Ветер, ветер, ветер… Внезапный, быстрый и грубый, словно голодный хищник, он ворвался в спящую безмятежность ночи единым и стремительным фронтом движения, бесцеремонным, жёстким и циничным, как пощечина, вспорол чёрную плоть своими острыми клыками, сметая размеренность и спокойствие демонизмом скорости, сея смуту, бунт и хаос, требуя беспрекословности и смирения, ультиматумом силы принуждая воле и требованиям, его настойчивая, порывистая, революционная риторика была слышна через оголтелую, мелкую перкуссию стёкол и волчьи поскуливания трубы дряхлого, прогнившего дымохода – закадычный, проверенный временем дуэт, тем не менее в музыкальном смысле в высшей степени неуклюжий и в прямом смысле бестактный, взятые ими ноты, играли в диссонанс, фальшивили и звучали как профанация марсельезы. Стеснительные крыши вторили им литаврами кровельных листов, прогибающихся с невообразимо громким, неприятным грохотом, дополняемым жуткими ударами “тарелок” беснующихся дверей подъездов.
Ветер, капризное дитя, в своих объятиях терзал деревья, ломал им руки, кидал их в стороны, те, немые и худосочные, превозмогая боль, бессильно валились в безволии и неведении, описывая истеричные плетизмы дикой, архаичной пляски, смиренно гнулись, припадая до самой земли, и стонали сухими больными чреслами, надсадно голосили хором что-то крамольное, натужно чревовещали треском разорванных жил.

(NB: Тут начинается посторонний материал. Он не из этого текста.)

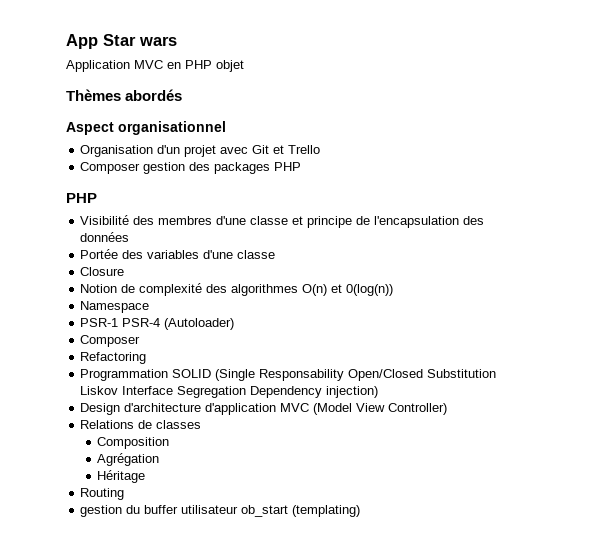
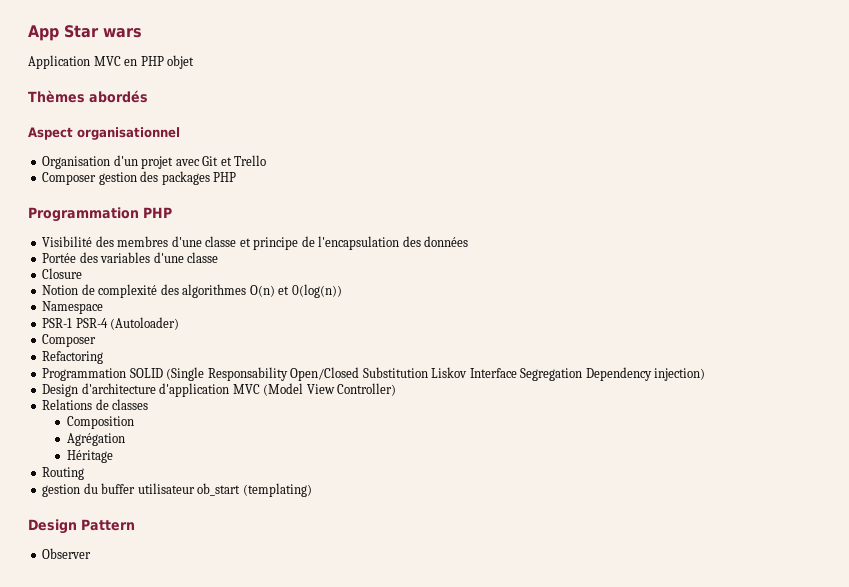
(302, 166) none -> [28,207,139,222] Programmation
(361, 511) none -> [28,519,135,534] [42,548,92,559] // Design Pattern // Observer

Одинокий подвесной фонарь, крепкий цилиндрический кряж из калёного стекла, спросонья было запаниковал, растерянно заметался в стороны, трусовато и невпопад, словно новобранец, но, устыдившись, спохватился, встрепенулся, затем нарочито медленно, с ритуальной чопорностью, церемонно нахлобучив вместо абажура отцовскую стальную капеллину, принялся залихватски раскачиваться – подчёркнуто бойко, задиристо и горделиво. Раз – два, раз – два… Этим нехитрым, незамысловатым жонглёрством, простым уличным фиглярством на грани эквилибристики и пантомимы, умением прямо в полёте раздавать пинки и апперкоты, бравый солдат ночного дозора усмирял осаждающие армии летающей волшебной нечисти – в такие моменты цепь на нём напрягалась, словно вены на шее, и он неистово скрипел от злости и азарта. Раз – два, раз – два… Скрежет этот шёл из недр его брутальной анатомии и являлся многолетней выжимкой изысканной уличной брани, чистейшим дистиллятом заурядного, солдатского мата – искренний, сочный, лаконичный и понятный – похожий на отрыжку, он звучал как издёвка над всей происходящей сумятицей – подобно появлению гордого апострофа в лавине текста –необузданность её натиска сдерживалась, гасилась наглым тембром ржавого железного рёва, створаживалась и выпадала в осадок лапидарной краткостью отрезвляющих металлических фраз и междометий, а неопределённая, абстрактная составляющая словно обрамлялась в складные, вычерченные многолетней выправкой, такты строевого марша. Раз – два, раз – два… Даже тьма останавливалась и пятилась назад, преклоняясь перед стойкостью упрямого гвардейца, когда он, выравнивая темп и стараясь держаться ровно, ритмично раскачивался кадилом, выдавая на-гора неизменные, положенные светильному рангу, золотистые люмены света. Ах, какая достойная самоотверженность, какая умиляющая верность присяге!